Most executives are sent by the companies they work for—from Lebanon, Kuwait, Qatar—and stay in nearby hotels on weekends for courses that can last anywhere from a few weeks to a year. “We work with large organizations as well as family businesses who want to train the next generation of entrepreneurs," Director of Executive Education Programs Fida Kanaan says.
Though instructors often tailor curricula to suit the needs of specific companies, there are common threads in all the programs. Every student is a manager of some kind. Most are in their late thirties or early forties. There is a focus on people skills and leadership development and instructors draw lessons from the latest trends in industry. “Our programs are aimed at mature management groups and focus on practical examples and real time issues, in addition to serving a networking function," Harvey says. One former student, Rana H. Karaki, head of customer relations and sales management at Bank Audi, recalled a harrowing yet immensely beneficial assignment that had her ask her manager, a direct report, a colleague, a friend, and a family member for feedback on her personal strengths and weaknesses. “It was tough," Karaki says. She put the answers in a time capsule with a self-addressed letter and returned to them two years later. “Some things I improved on, others I didn't."

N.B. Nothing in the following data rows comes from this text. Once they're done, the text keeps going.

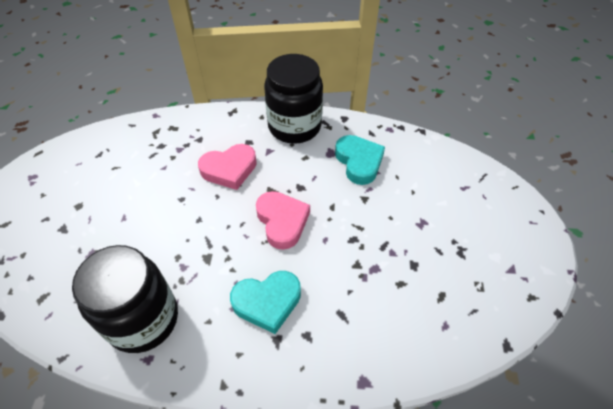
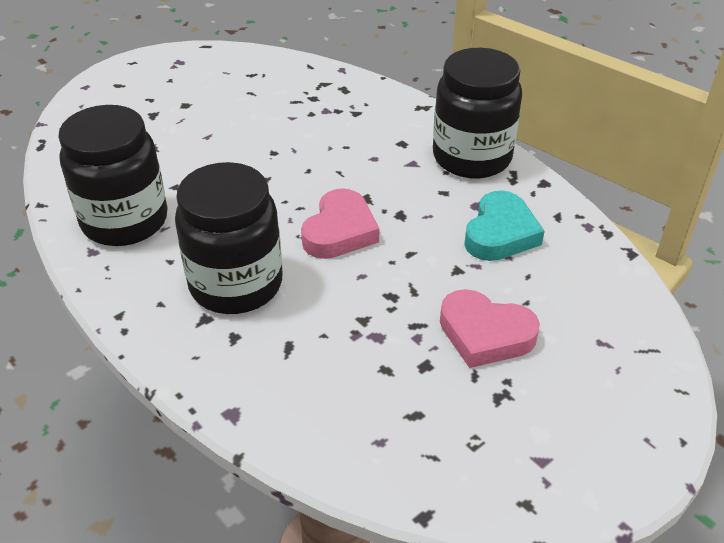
camera: 45 degrees right, 10 degrees down
(229, 169) = (350, 155): pink heart -> pink heart (485, 334)
(267, 302) = (236, 284): turquoise heart -> black jar

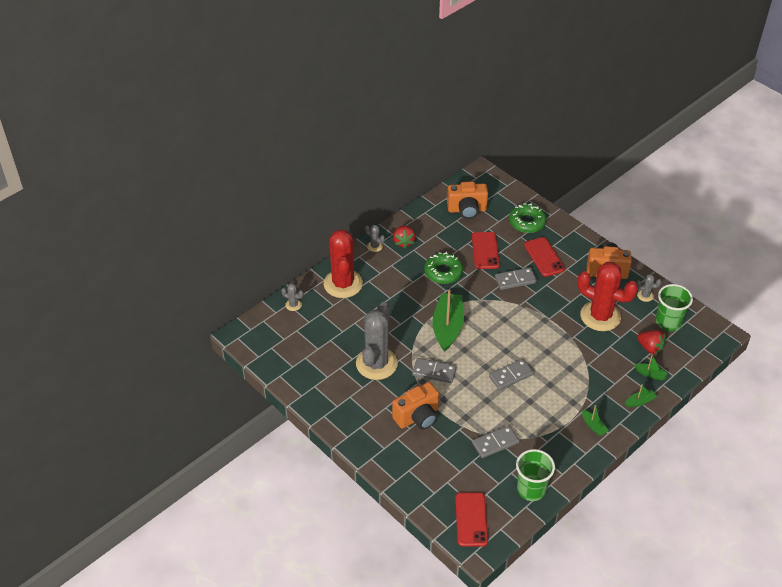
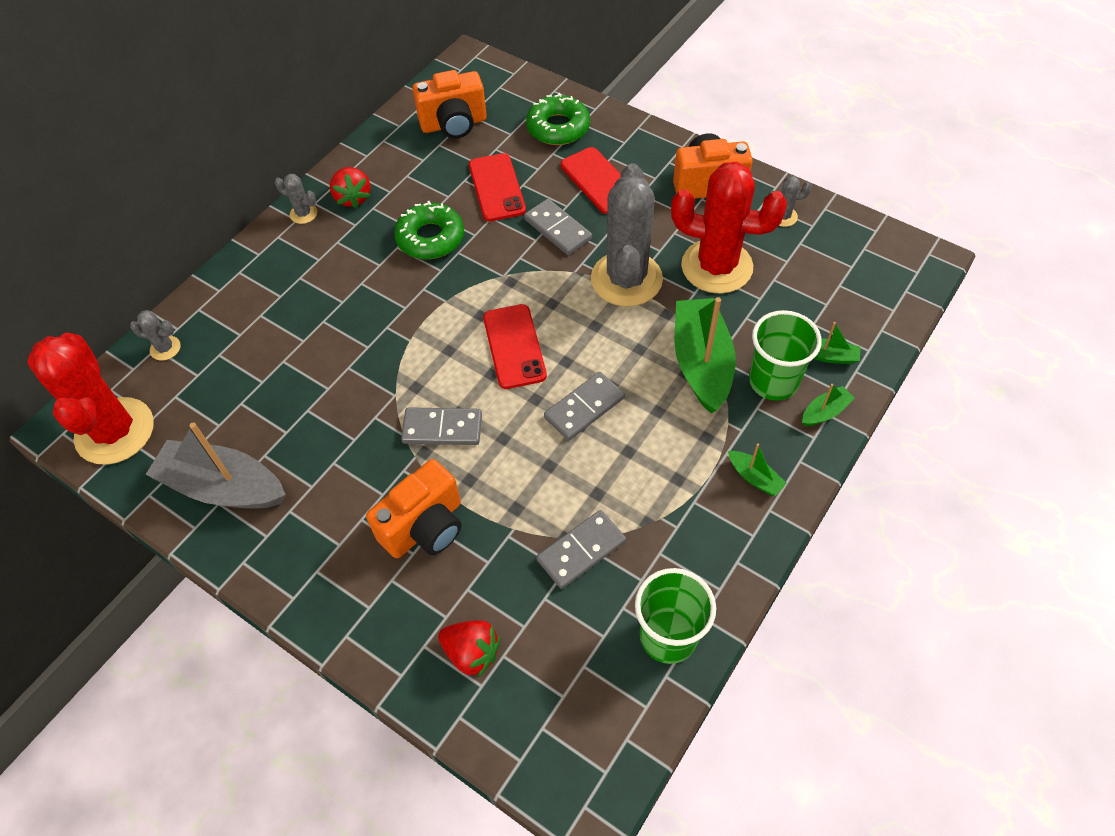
camera: 10 degrees left, 10 degrees up
(317, 379) = (223, 487): none -> grey boat
(343, 284) = (253, 291): red cactus -> red cactus (115, 431)
(376, 363) = (332, 433): grey cactus -> grey cactus (626, 279)
(447, 327) = (454, 337): green boat -> green boat (701, 363)
(471, 519) = (564, 731): red phone -> red phone (514, 346)
(515, 280) = (558, 229): grey domino -> grey domino turned 75 degrees clockwise
(650, 348) = (815, 307): red strawberry -> red strawberry (472, 653)
(668, 322) = (833, 256): green cup -> green cup (773, 381)

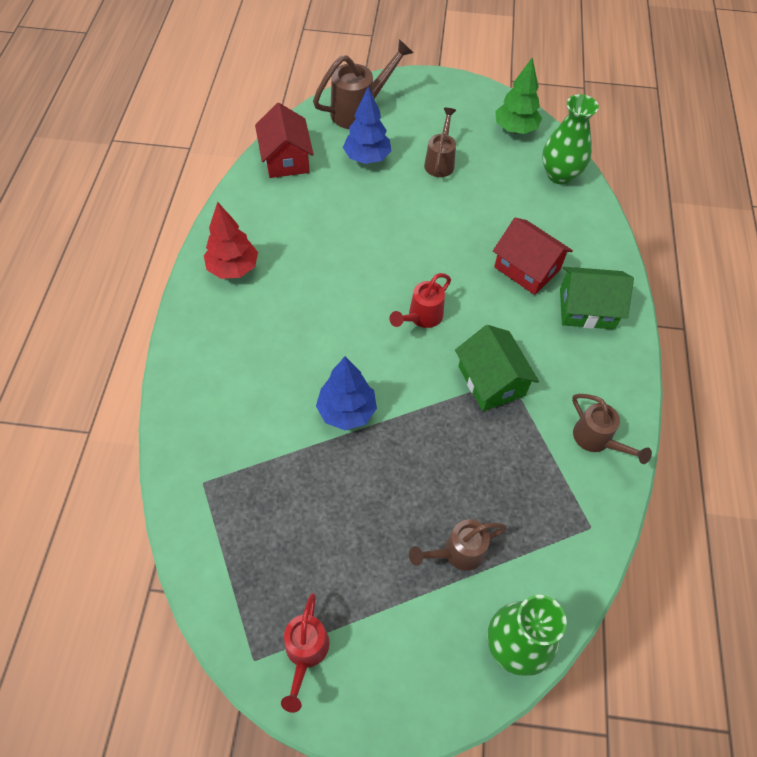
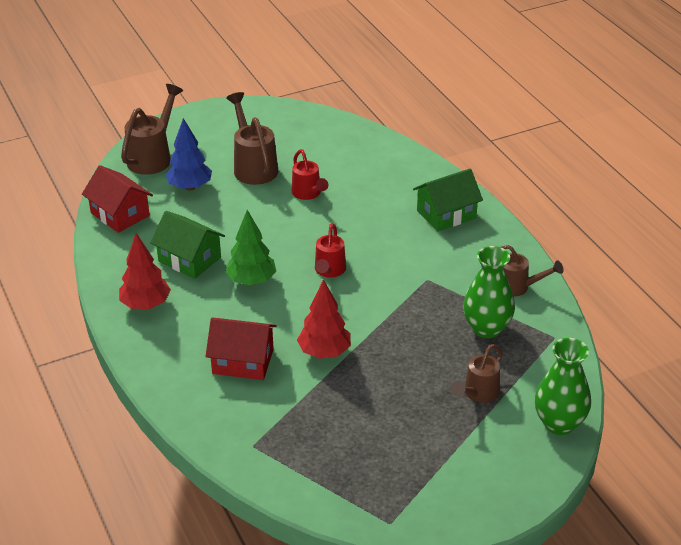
camera: 30 degrees left, 20 degrees down
(305, 653) = (423, 500): red watering can -> red watering can (308, 194)
(347, 411) = (324, 352): blue tree -> red tree
(440, 161) = (253, 166): brown watering can -> brown watering can, size x1.55
(491, 381) = (415, 286): green house -> green house (189, 259)
(515, 129) = (294, 122): green tree -> green tree (251, 281)
(527, 268) = (382, 208): red house -> red house (243, 361)
(560, 175) = (355, 139): green vase -> green vase (486, 328)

The program's future, according to Kanaan, can be summed up by the acronym RADICAL: Resilient, Agile, Daring, Impactful, Committed to Good, Anchored in the Community, and not lacking Legacy. As the program develops, she hopes to keep engaging with mid-level and senior managers, as well as CEOs, and to collaborate with other business schools to expand the program's reach and offerings.
Karaki still waxes praiseful about her year-long course at OSB. “It was super enriching dealing with other team members at the bank," she says. “I learned how people in different departments operate and I learned how to talk to them." And what was her most critical takeaway from it all? “To empathize."